What the research points to as protective isn’t perfection or confidence. It’s connection. Belonging. Environments that reduce comparison and allow bodies to exist without constant evaluation.

That’s why the idea of gathering at a pool feels significant to me. Not as a place to “love your body”, a phrase that can feel like yet another expectation, but as a place to practise something more achievable. Being in your body and not caring. Letting it take up space without apology.

The fact that this pool event welcomes mums and their kids matters. Children learn early by watching. They notice how we talk about ourselves, how we move, what we avoid, what we apologise for. Breaking the cycle doesn’t require speeches. Sometimes it starts with showing up together in ordinary, imperfect bodies and letting that be enough.

Earlier today, I met a woman in the supermarket. She was ninety-one.

Ninety-one.

She was warm, sharp, present, completely herself. I walked away thinking about how many bodies she has lived in across her lifetime. How many phases. How many versions that once felt urgent and all-consuming.

That perspective has stayed with me.

Bodies are not static achievements. They are companions. They change, carry us, and age with us. The question isn’t whether we’ve kept them perfectly. It’s whether we’ve allowed ourselves — and our children — to live fully inside them along the way.

Maybe this pool event is just one small step. Consider it a first step or a gentle interruption. We’re not moving towards loving our bodies all the time, but towards being a little less at war with them…together.

If you can make this Saturday morning, please register. Here are the details:

  • Date: Saturday, Jan 31st.

  • Time: 10:30am - 12noon

  • Where: Olinda Community Pool - 79 Olinda-Monbulk Road, Olinda.

Register to attend


If this piece stirred something and you’d like to explore the research behind it a little more, these studies and reports informed my thinking:

  • Body image and motherhood: Research shows that body dissatisfaction is linked to poorer mental health outcomes for women, particularly during pregnancy and early motherhood (Silveira, 2015; He, 2025).

  • Postpartum wellbeing: Studies have identified body image dissatisfaction as a risk factor for postnatal depressive symptoms (Riesco-González, 2022).
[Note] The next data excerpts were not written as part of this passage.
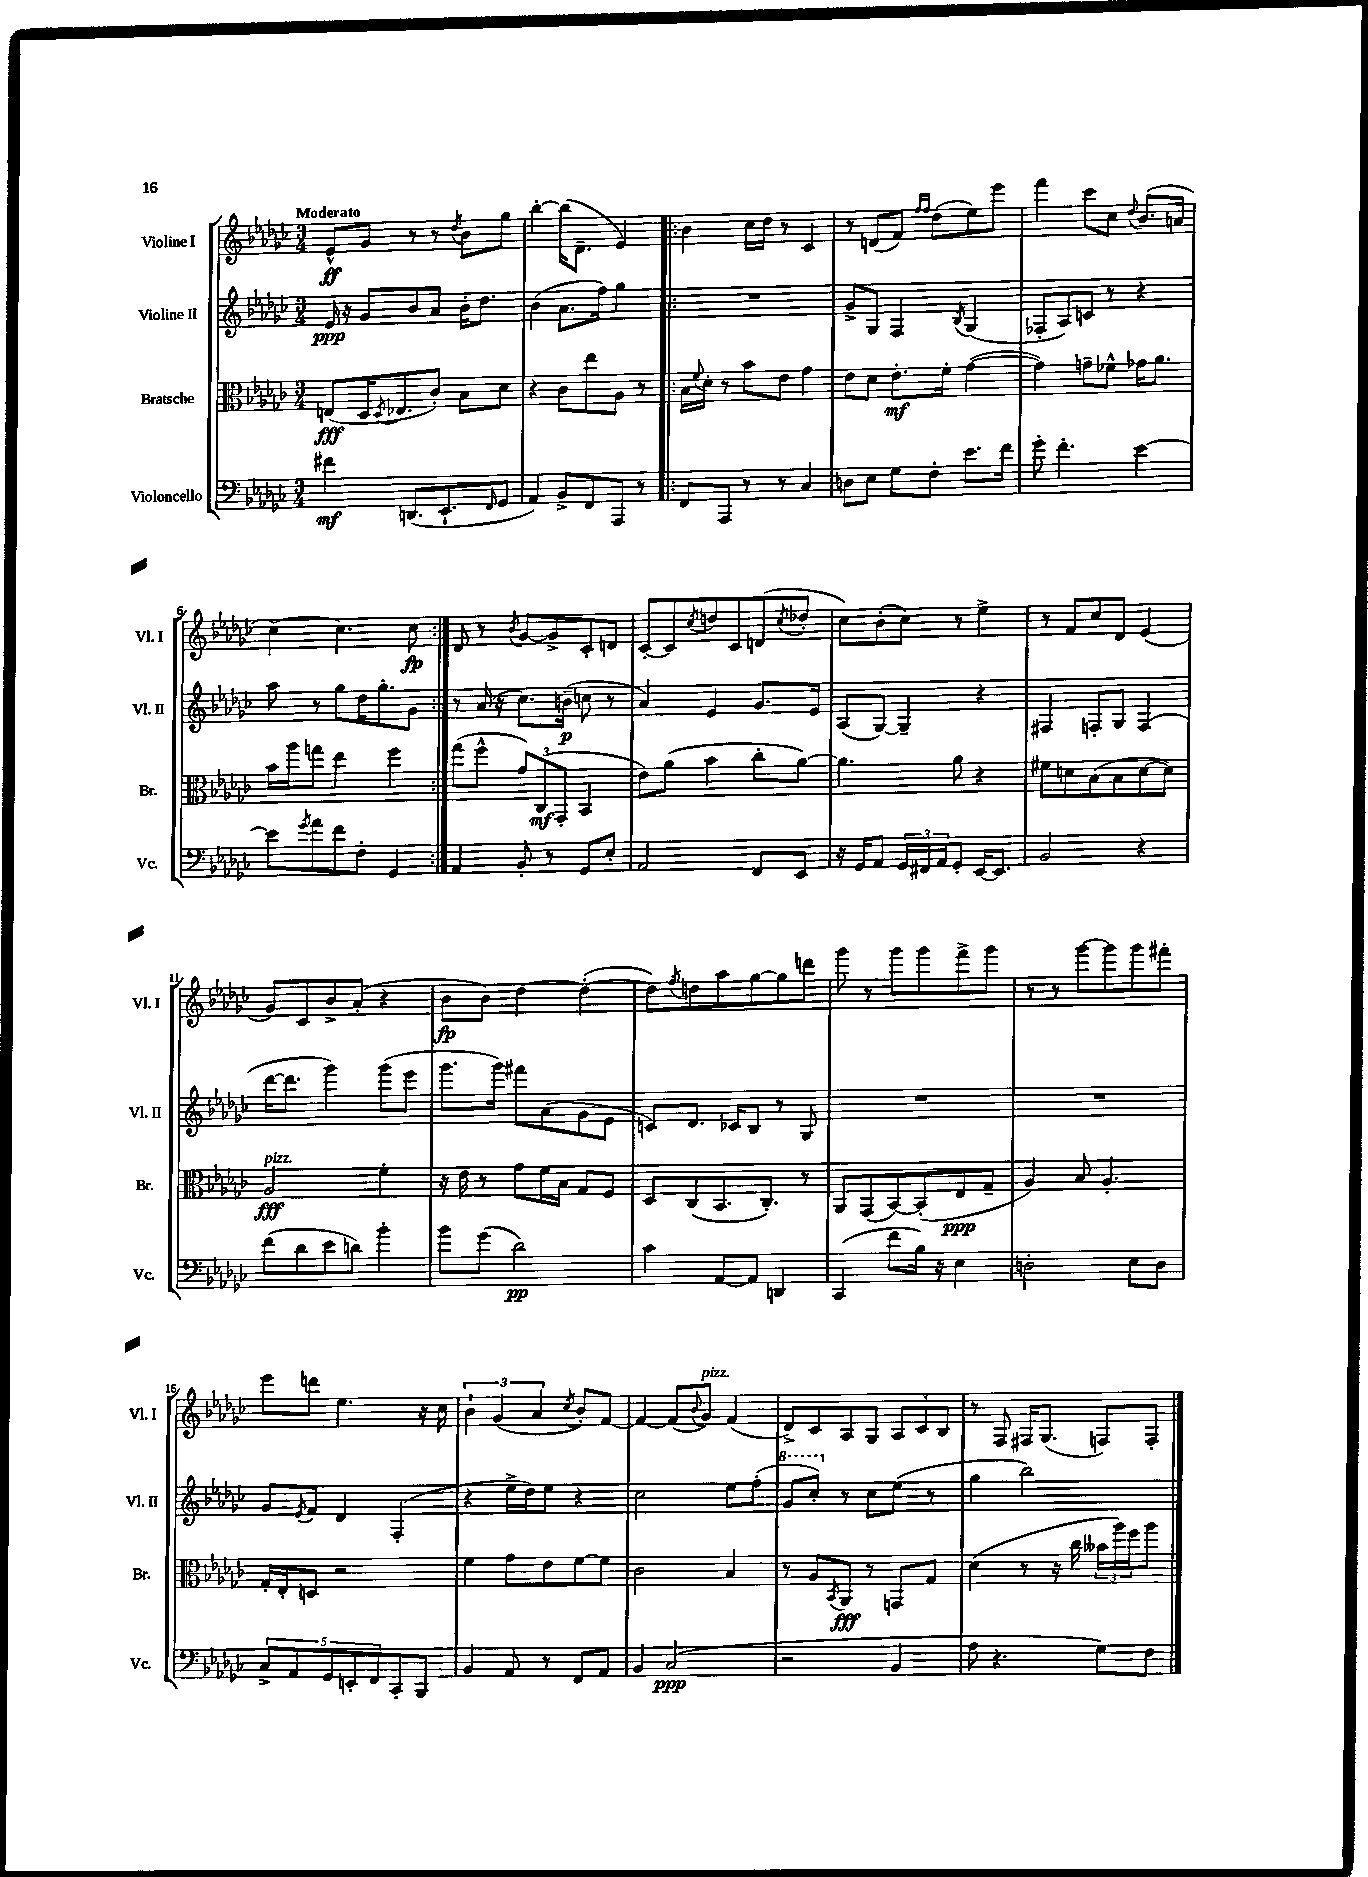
<<
\new StaffGroup <<
\new Staff = "s0" \with { instrumentName = "Violine I" shortInstrumentName = "Vl. I" } {
    \clef treble \key ges \major \numericTimeSignature \time 3/4 \tempo "Moderato"
    ees'8-^\ff ges'8 r8 r8 \acciaccatura { des''8 } bes'8 ges''8 |
    bes''4~-. bes''16( des'8.-- ees'4) |
    \repeat volta 2 { bes'4 ces''16 des''16 r8 ces'4 |
    r8 d'8( f'8) \grace { f''16 f''16 } des''8( ees''8) ees'''8 |
    f'''4 ces'''8 ces''8 \appoggiatura { des''8 } bes'8.( a'16 |
    ces''4~) ces''4. ces''8\fp | }
    des'8 r8 \acciaccatura { bes'8 } ges'8~ ges'8-> ces'8-. d'8 |
    ces'8~-. ces'8 \acciaccatura { ces''8 } d''8 ces'8 d'8( \acciaccatura { ces''8 } des''8-. |
    ces''8) bes'8-.( ces''8) r8 ees''4-> |
    r8 f'8 ces''8 des'8 ees'4( |
    ges'8) ces'8 bes'8-> aes'8-.( r4 |
    bes'8\fp bes'8) des''4~ des''4~-.( |
    des''8) \acciaccatura { f''8 } d''8 aes''8 ges''8~ ges''8 d'''8 |
    ges'''8 r8 ges'''8 ges'''8 f'''8-> ges'''8 |
    r8 r8 ges'''8~ ges'''8 ges'''8 fis'''8-. |
    ees'''8 d'''8 ees''4. r16 ces''16 |
    \tuplet 3/2 { bes'4-! ges'4( aes'4 } \acciaccatura { ces''8 } bes'8-.) f'8~ |
    f'4~ f'8( \appoggiatura { bes'8 } ges'8^\markup { \italic "pizz." }) f'4( |
    des'8->) ces'8 aes8 ges8 \tuplet 3/2 { aes8 ces'8 bes8 } |
    r8 f8 fis16 ges8.( f8) f8-. \bar "|." |
}
\new Staff = "s1" \with { instrumentName = "Violine II" shortInstrumentName = "Vl. II" } {
    \clef treble \key ges \major \numericTimeSignature \time 3/4
    ees'16\ppp r16 ges'8 bes'8 aes'8 bes'16-. des''8. |
    bes'4( aes'8. f''16) ges''4 |
    \repeat volta 2 { R2. |
    ges'8-> ges8 f4 \acciaccatura { bes8 } ges4( |
    fes8-. aes8) c'8 r8 r4 |
    aes''8 r8 ges''8 des''16 ges''8.-. ges'8 | }
    r8 aes'16( r16 ces''8.) b'16--\p( c''8 r8 |
    aes'4) ees'4 ges'8. ees'16 |
    aes8( ges8~) ges4-- r4 |
    fis4 f8-. ges8 f4( |
    des'''16~ des'''8. ges'''4) ges'''8( ees'''8 |
    ges'''8. ges'''16) fis'''8 aes'8( ges'8 ees'8 |
    c'8) des'8. ces'16 bes8 r8 ges8 |
    R2. |
    R2. |
    ges'8 \acciaccatura { ees'8 } f'8 des'4 f4-.( |
    r4 ees''16-> des''16) ees''8 r4 |
    ces''2 ees''8 f''8-.( |
    \ottava #1 ges''8 ces'''8-.) \ottava #0 r8 ces''8 ees''8( r8 |
    ges''4 bes''2) \bar "|." |
}
\new Staff = "s2" \with { instrumentName = "Bratsche" shortInstrumentName = "Br." } {
    \clef alto \key ges \major \numericTimeSignature \time 3/4
    e8\fff( des16 \acciaccatura { des8 } ees8. ces'8-.) bes8 des'8 |
    r4 ces'8 ees''8 aes8 r8 |
    \repeat volta 2 { bes16 \appoggiatura { f'8 } des'16-. r8 bes'8 ees'8 ges'4 |
    ees'8 des'8 ees'8.-.\mf f'16-. ges'4~( |
    ges'4) g'8-- fes'8-^ ges'16 aes'8. |
    bes'16 aes''16 g''8 ees''4 f''4 | }
    ges''8( f''8-^ \tuplet 3/2 { ges'8) ces8\mf( ges,8-. } bes,4 |
    ees'8) aes'8( bes'4 ces''8-. aes'8~) |
    aes'4. aes'8 r4 |
    fis'8 d'8 bes8( bes8 d'8~ d'8) |
    aes2\fff^\markup { \italic "pizz." } f'4-. |
    r16 ees'16 r8 ges'8 f'16 bes16 ges8 f8 |
    des8 ces8( bes,8. ces8.-.) r8 |
    aes,8 ges,8( bes,8~) bes,8-.( ees8\ppp ges8-- |
    aes4) bes8 aes4.-. |
    ges16-. ees16-. d8 r2 |
    f'4 ges'8 ees'8 f'8~ f'8 |
    ces'2 bes4 |
    r8 aes8 \acciaccatura { bes,8 } aes,8\fff r8 g,8 ges8 |
    des'4( r8 r16 ces''16 \tuplet 3/2 { beses'16 aes''16) f''16 } aes''8 \bar "|." |
}
\new Staff = "s3" \with { instrumentName = "Violoncello" shortInstrumentName = "Vc." } {
    \clef bass \key ges \major \numericTimeSignature \time 3/4
    fis'4\mf d,8.( ees,8.-! \grace { f,16 } ges,8 |
    aes,4) bes,8-> f,8 aes,,8 r8 |
    \repeat volta 2 { f,8 aes,,8 r8 r8 ces4 |
    d8 ees8 ges8 f8-. ees'8. f'16 |
    ges'8-. f'4.-. ees'4~ |
    ees'8 \acciaccatura { ges'8 } aes'8 f'8 f8-. ges,4 | }
    aes,4 bes,8-. r8 ges,8 ees8-. |
    aes,2 f,8 ees,8 |
    r16 ges,16 aes,8 \tuplet 3/2 { ges,16 fis,16 aes,16 } ges,8-. ees,16~ ees,8. |
    bes,2 r4 |
    f'8( des'8 ees'8 d'8) bes'4-. |
    bes'8 ges'8( des'2\pp) |
    ces'4 aes,8~ aes,8 d,4 |
    ces,4( f'8 bes16) r16 ees4 |
    d2-. ees8 d8 |
    \tuplet 5/4 { ces8-> aes,8 ges,8 e,8-. f,8 } ces,8-. bes,,8 |
    bes,4 aes,8 r8 f,8 aes,8 |
    bes,4 ces2\ppp( |
    r2 bes,4 |
    aes8 r4. ges8) f8 \bar "|." |
}
>>
>>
  • Connection as protection: Evidence suggests that supportive, low-comparison environments can play a protective role in maternal mental health (Shen, 2024).

  • Australian context: Perinatal mental health is recognised as a significant public health issue, with social connection and support identified as key protective factors (World Health Organization, 2022).

Full references are available on request for anyone who would like to dive deeper.